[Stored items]
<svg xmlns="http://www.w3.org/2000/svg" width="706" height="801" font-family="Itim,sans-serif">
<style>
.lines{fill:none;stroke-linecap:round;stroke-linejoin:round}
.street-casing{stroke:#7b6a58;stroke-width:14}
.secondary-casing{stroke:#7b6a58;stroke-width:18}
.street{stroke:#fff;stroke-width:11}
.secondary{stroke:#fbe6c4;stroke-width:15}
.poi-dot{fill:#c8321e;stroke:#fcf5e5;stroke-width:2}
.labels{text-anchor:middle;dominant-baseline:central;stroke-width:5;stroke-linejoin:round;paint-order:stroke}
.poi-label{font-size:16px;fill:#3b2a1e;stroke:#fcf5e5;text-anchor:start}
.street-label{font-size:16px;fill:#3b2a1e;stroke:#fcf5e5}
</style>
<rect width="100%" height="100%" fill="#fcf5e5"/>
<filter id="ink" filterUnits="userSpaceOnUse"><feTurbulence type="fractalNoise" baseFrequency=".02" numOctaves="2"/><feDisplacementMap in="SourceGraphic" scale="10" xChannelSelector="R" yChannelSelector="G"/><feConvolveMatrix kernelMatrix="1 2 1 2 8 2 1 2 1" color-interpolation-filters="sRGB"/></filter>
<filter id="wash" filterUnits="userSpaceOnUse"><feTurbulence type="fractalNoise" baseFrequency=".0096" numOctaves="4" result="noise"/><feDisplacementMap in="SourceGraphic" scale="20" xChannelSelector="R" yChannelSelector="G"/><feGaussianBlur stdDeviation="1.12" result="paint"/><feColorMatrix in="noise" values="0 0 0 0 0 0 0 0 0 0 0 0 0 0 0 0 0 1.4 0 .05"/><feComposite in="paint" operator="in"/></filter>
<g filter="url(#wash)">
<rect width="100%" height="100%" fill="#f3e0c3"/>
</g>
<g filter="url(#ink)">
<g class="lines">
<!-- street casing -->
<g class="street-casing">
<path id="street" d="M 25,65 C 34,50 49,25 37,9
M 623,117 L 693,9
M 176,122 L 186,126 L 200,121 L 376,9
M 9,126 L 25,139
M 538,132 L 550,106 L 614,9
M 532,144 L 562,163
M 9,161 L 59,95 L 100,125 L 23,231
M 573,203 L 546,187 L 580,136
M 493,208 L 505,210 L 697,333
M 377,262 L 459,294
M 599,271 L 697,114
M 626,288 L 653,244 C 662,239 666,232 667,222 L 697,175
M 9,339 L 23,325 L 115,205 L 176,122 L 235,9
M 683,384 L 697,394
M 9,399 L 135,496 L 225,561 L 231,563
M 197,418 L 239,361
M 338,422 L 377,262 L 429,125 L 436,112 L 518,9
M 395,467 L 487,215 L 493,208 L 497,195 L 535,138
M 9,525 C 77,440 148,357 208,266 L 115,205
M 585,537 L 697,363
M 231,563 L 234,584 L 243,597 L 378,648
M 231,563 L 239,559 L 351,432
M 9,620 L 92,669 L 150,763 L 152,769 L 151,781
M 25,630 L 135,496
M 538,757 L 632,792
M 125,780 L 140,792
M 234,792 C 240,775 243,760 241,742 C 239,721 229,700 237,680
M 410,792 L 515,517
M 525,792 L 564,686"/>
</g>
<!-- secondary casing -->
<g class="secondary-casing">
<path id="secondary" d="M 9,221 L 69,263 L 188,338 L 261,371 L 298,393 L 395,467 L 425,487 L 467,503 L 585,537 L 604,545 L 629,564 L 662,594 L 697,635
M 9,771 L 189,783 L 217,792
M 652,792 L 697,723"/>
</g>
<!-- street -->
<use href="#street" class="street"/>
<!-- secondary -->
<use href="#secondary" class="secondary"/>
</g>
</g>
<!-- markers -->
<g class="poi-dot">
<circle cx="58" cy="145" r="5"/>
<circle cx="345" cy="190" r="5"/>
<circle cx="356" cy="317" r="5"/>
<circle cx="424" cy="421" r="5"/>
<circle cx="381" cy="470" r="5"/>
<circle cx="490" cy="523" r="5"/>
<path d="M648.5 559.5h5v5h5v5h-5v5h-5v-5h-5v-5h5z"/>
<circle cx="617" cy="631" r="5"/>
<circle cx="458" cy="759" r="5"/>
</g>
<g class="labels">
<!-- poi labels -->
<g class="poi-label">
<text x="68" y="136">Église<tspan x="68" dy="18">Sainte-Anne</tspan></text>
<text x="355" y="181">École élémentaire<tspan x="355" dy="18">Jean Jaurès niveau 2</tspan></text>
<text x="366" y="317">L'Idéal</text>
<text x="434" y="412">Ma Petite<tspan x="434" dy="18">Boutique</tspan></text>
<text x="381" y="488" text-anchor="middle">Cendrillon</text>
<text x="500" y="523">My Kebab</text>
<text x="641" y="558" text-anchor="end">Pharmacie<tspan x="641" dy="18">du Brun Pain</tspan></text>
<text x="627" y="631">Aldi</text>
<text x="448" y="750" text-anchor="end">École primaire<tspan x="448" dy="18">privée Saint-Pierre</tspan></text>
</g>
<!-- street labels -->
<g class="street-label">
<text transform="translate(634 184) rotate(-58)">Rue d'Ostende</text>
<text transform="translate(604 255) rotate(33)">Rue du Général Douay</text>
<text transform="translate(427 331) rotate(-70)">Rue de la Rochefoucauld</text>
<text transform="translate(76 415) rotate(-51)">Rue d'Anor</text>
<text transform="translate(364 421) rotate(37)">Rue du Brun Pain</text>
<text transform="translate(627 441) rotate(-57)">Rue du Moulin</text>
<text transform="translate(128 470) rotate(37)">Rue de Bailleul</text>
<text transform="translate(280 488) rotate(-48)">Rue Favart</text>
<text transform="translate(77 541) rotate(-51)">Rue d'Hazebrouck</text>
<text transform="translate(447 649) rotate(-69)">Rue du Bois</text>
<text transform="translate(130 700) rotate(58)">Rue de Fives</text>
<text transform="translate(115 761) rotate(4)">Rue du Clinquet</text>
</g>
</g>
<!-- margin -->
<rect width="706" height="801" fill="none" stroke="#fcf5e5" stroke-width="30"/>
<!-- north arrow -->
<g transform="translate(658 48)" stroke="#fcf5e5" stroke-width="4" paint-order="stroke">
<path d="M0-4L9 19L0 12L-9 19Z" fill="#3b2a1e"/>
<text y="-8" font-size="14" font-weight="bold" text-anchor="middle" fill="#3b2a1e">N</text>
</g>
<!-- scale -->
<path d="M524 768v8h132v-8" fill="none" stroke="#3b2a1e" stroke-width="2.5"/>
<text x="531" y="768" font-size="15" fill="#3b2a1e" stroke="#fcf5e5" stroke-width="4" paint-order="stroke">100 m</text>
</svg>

PROBLEM DESCRIPTION: For the string "xChannelSelector", work out how many lines of the entries contain it and reply with that number alone.

EXERCISE ANSWER: 2